The shrine was interesting but I’m not sure it was worth coming all the way to Nikko. However, it was probably the most detailed temple I had seen on the whole trip.

After, we tried to find a restaurant down the main avenue but wasn’t successful so we had to drive to the next town to get food.


By the end of the day, I was knackered after the long drive the night before and lack of sleep but unfortunately I had an interesting night sleep in the hostel.

Kyoto: manga, Nanzeji and one long drive

I forgot that we were checking out, which meant we had to be out by 11. That doesn’t seem early. It’s not. But when you got into bed at 6.30, that is not much sleep.

Jumping out of bed, I quickly sorted myself out and fling out the room. We decided to have a take it easy day. First, we staggered to the international manga museum, which is the only one in Japan so we were in for a treat. However, I was slightly disappointed. I suppose I didn’t know what to expect. Basically, majority of the museum consisted of shelves of manga book aimed for different reader with a cosy space to read them.
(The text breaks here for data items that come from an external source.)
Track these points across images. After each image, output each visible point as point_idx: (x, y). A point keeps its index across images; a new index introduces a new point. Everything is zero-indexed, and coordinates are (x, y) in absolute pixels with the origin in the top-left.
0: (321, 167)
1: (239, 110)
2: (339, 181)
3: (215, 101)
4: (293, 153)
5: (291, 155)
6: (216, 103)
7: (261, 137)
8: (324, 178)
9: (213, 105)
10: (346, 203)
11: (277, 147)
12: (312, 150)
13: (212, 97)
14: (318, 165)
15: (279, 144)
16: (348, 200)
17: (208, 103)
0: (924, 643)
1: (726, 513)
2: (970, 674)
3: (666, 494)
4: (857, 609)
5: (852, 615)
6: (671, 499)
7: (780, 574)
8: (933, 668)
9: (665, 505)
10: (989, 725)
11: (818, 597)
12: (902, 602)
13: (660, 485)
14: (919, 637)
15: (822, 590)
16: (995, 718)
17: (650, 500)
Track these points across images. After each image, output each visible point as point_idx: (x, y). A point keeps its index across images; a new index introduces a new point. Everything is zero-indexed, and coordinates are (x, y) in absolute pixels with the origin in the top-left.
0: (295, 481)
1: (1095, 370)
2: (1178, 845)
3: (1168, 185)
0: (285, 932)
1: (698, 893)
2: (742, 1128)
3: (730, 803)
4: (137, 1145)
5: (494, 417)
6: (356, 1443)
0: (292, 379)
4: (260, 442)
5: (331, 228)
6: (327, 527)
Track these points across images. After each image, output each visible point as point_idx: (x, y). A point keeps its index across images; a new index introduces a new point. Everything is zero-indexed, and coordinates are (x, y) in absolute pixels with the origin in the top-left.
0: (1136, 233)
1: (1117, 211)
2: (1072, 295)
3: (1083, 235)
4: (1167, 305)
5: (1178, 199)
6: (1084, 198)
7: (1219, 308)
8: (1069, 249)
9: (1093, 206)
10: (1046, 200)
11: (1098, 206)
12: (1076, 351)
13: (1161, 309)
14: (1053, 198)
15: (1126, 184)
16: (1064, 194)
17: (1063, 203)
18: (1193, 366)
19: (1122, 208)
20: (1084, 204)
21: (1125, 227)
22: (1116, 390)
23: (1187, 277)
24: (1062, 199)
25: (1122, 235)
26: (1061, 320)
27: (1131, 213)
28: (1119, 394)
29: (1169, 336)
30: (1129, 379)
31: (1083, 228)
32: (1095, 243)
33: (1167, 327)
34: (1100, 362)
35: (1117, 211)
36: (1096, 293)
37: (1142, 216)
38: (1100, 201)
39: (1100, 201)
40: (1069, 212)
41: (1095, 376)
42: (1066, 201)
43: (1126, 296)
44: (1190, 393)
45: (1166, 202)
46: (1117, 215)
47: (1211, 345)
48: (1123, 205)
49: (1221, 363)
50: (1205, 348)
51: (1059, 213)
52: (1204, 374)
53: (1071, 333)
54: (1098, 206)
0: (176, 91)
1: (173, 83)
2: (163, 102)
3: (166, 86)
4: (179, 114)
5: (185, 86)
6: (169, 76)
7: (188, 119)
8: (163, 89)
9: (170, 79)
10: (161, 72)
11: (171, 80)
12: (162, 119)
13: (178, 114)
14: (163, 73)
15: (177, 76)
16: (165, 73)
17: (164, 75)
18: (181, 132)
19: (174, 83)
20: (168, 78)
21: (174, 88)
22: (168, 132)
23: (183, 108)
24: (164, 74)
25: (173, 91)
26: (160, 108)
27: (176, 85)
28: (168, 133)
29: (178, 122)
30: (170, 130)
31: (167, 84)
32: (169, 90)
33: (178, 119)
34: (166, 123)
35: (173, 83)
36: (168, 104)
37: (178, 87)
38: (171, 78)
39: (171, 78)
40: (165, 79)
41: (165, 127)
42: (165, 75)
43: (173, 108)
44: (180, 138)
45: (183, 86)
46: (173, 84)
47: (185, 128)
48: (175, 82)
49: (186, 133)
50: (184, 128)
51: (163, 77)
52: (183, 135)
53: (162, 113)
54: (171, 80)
This was fine but unexpected and difficult for me to read as I can’t read Japanese.

There was one exhibition room, which looked incredible. The whole room was covered in manga sheets with a clear protector over the top. This exhibition was about one guys work. It showed different drawings and sketches. I think what I was looking for in this museum was more about the history, different styles of manga, more sketches, influences and artist’s work.


After we wandered to the river, where we had a lie down in the sun, listening to the sound of a waterfall and watching long necked birds sipping the water.


Once we had had a short nap, we strolled passed the zoo and passed several temples to Nanzenji, which we decided not to go in.


Nearby there was a bridge, which was picturesque.



Trying to find the philosophy’s path, which was described as a beautiful walkway in my tourist guide, we failed.

Heading back to the hotel, along the way, we staggered in several shops and grabbed some food.

Early evening, we bundled into the car to get ready for a long drive a head of us. Luckily, I was on the 4am shift, which meant I could snuggle in the back with my sleeping bag to snooze. However, I didn’t get much shut eye so was tired by the time I was behind the wheel.